The underlying problem is the hegemony, especially the intellectual hegemony, of the West.  Whether the focus is economics or public administration, the strong tendency among Americans and Europeans is assume that everything works exactly the same way around the world.  But that is not so.  In the realm of economics, the West for some time believed that the ‘East Asian Miracle' was the result of adhering to Western orthodoxy: maintain a stable economy, pursue free-trade, and allow the private sector to operate with minimal state interference.  However, as numerous analysts have shown--and the World Bank has grudgingly admitted--the hallmark of the Asian approach is more appropriately seen as active state direction of the economy through a variety of means including protection of domestic markets and selective support to favored industries. 

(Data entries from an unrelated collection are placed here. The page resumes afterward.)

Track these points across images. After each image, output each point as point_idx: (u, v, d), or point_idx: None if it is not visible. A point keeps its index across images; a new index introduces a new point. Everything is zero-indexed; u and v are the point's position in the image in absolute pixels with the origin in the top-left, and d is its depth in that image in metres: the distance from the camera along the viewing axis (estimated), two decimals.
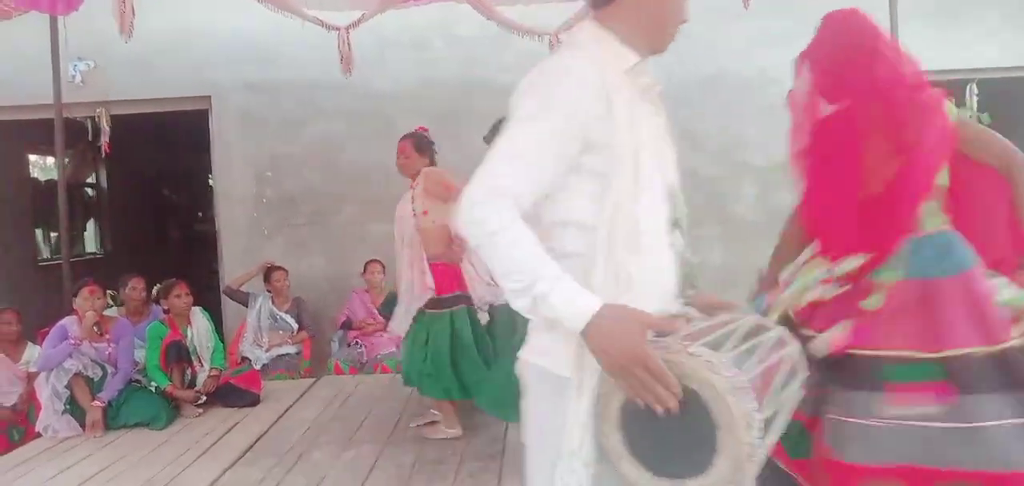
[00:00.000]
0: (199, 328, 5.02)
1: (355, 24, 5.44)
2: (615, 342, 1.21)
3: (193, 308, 5.06)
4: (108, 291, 4.95)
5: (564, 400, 1.30)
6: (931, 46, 6.09)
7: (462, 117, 6.26)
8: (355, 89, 5.96)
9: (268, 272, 6.07)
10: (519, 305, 1.29)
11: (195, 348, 4.94)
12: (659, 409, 1.19)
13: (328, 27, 5.40)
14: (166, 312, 5.03)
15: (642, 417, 1.23)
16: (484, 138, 4.11)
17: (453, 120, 6.26)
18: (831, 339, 1.92)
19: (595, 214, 1.32)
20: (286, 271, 6.10)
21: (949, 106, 1.99)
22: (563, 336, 1.29)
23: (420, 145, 4.14)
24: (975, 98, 6.48)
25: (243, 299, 6.02)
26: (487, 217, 1.27)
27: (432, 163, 4.14)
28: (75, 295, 4.65)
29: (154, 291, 5.40)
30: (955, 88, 6.51)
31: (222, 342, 5.34)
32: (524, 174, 1.31)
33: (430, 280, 4.02)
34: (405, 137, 4.17)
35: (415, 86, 6.33)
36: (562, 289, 1.24)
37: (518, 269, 1.26)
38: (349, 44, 5.47)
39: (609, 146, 1.32)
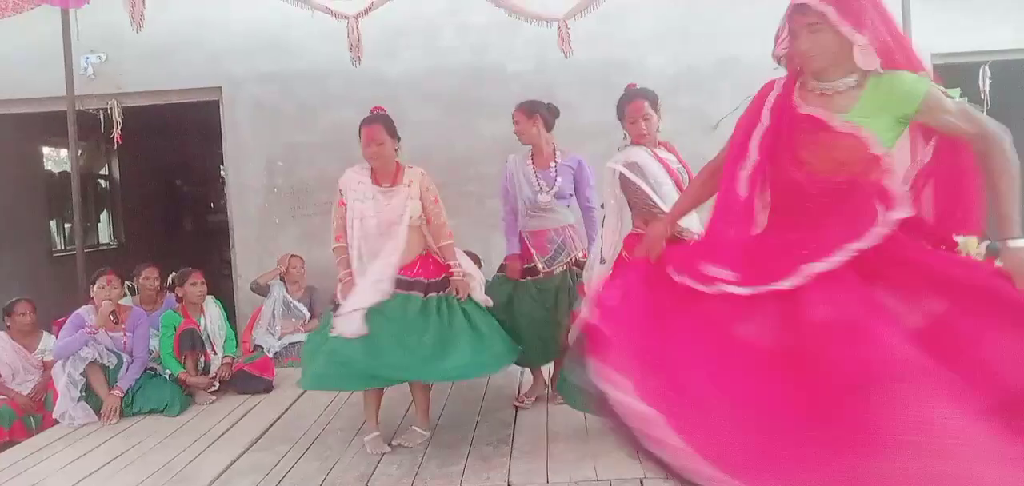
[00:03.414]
0: (212, 316, 5.06)
1: (364, 12, 5.45)
2: None
3: (206, 297, 5.10)
4: (124, 281, 4.99)
5: None
6: (943, 28, 6.05)
7: (472, 104, 6.25)
8: (366, 78, 5.96)
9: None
10: None
11: (208, 336, 4.99)
12: None
13: (337, 15, 5.41)
14: (179, 300, 5.08)
15: None
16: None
17: (464, 107, 6.25)
18: None
19: None
20: (302, 259, 6.13)
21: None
22: None
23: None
24: (988, 81, 6.37)
25: (266, 291, 6.08)
26: None
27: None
28: (93, 284, 4.70)
29: (170, 279, 5.44)
30: (967, 71, 6.44)
31: (234, 330, 5.39)
32: None
33: None
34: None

The same situation exists within the realm of public administration.   The dominant theories and approaches are all Western in origin and orientation, whether you are speaking of the classics-- such as Toqueville's analysis of democratic governance or Weber's treatment of bureaucratic organization--or more contemporary concerns for  re-engineering, privatization, and post-modern public administration.  Unfortunately, when these theoretic lenses are used to examine Asian public management they produce only a distorted image that does not capture the essence of our internal interactions or those with the private sector and with the people as a whole.  Worse, those Asians sent to the West for advanced training in public administration return imbued with the West's dominant theories.  Thus those to whom we might turn to help explain and defend our administrative approaches lack the conceptual language to do so. 

As we face the conditions attached to financial assistance from the IMF and the other donors, we are left in a very vulnerable situation.  If we are unable to defend our Asian administrative approach, we risk being overwhelmed with Western orthodoxy.  What we sorely need in Asia is the emergence of theories and concepts better adapted to expressing what is distinctive about our governance arrangements.  What we also need is for Westerners in general, and Americans in particular, to inject more international or comparative perspectives into their public administration curriculum.  Perhaps exposure to a broader range of administrative practices will force the West to recognize its uniqueness and reduce its intellectual hegemony.